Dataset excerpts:
[Start of section]

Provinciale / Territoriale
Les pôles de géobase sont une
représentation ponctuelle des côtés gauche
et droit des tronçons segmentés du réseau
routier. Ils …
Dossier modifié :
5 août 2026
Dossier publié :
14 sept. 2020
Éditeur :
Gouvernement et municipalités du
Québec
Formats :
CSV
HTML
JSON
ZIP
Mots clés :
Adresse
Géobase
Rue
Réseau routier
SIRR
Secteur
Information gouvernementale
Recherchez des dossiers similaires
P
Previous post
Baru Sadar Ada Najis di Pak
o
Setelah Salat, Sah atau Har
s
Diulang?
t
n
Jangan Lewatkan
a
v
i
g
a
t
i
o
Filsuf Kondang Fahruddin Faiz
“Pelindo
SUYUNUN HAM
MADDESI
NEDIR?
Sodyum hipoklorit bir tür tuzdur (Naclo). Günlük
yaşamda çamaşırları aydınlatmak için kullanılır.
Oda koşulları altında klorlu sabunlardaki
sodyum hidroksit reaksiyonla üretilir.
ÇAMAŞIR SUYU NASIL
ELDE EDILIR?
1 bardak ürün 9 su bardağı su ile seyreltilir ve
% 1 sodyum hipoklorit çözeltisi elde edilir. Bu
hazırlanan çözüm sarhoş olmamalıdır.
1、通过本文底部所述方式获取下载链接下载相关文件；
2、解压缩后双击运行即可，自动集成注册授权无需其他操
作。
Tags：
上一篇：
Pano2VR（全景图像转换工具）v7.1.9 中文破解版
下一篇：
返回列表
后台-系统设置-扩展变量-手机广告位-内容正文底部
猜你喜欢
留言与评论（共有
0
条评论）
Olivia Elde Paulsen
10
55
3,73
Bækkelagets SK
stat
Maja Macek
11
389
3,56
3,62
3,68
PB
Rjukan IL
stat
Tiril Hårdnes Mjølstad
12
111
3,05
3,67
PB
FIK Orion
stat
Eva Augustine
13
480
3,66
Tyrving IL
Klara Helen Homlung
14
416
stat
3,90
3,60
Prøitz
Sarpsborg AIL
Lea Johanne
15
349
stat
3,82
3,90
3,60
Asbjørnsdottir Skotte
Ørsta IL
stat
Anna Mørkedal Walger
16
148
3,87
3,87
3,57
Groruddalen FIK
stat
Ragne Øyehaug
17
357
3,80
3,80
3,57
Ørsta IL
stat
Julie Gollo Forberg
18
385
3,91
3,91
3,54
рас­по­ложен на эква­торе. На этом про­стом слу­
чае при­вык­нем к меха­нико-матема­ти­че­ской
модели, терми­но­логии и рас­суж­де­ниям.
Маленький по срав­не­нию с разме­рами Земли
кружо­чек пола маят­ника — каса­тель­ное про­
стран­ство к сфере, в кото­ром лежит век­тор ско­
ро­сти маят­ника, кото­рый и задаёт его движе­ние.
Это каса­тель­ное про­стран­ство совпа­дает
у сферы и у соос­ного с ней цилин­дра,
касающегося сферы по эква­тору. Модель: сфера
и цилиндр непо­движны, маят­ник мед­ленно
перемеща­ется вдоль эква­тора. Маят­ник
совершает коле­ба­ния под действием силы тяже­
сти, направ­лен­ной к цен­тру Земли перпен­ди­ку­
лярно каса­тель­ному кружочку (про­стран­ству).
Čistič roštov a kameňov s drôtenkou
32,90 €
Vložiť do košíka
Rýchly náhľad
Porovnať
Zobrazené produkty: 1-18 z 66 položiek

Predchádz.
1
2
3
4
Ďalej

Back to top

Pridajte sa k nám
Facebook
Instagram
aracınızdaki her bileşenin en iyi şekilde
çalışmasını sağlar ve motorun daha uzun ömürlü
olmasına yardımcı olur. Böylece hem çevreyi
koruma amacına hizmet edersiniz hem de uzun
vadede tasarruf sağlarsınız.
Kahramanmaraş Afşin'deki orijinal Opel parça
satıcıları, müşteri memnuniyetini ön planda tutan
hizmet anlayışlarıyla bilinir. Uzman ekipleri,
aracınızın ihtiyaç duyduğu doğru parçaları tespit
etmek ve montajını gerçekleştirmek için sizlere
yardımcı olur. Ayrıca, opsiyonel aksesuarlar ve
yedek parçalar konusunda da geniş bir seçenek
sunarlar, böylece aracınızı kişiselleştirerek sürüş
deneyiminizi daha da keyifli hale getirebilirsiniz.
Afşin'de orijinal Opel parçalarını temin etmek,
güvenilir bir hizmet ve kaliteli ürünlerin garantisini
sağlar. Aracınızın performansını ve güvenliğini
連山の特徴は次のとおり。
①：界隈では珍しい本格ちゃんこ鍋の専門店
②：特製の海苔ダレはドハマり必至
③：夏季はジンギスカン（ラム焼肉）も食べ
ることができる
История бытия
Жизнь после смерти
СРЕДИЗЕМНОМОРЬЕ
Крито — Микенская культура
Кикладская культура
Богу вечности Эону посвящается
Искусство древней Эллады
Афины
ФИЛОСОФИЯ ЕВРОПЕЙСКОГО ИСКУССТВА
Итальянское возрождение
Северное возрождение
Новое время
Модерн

[End of section]

PROBLEM TO SOLVE: Once the line with "История бытия" has been found in the records above, retype it and every line after it exactly, and include nothing else.

RESPONSE TO THE TASK:
История бытия
Жизнь после смерти
СРЕДИЗЕМНОМОРЬЕ
Крито — Микенская культура
Кикладская культура
Богу вечности Эону посвящается
Искусство древней Эллады
Афины
ФИЛОСОФИЯ ЕВРОПЕЙСКОГО ИСКУССТВА
Итальянское возрождение
Северное возрождение
Новое время
Модерн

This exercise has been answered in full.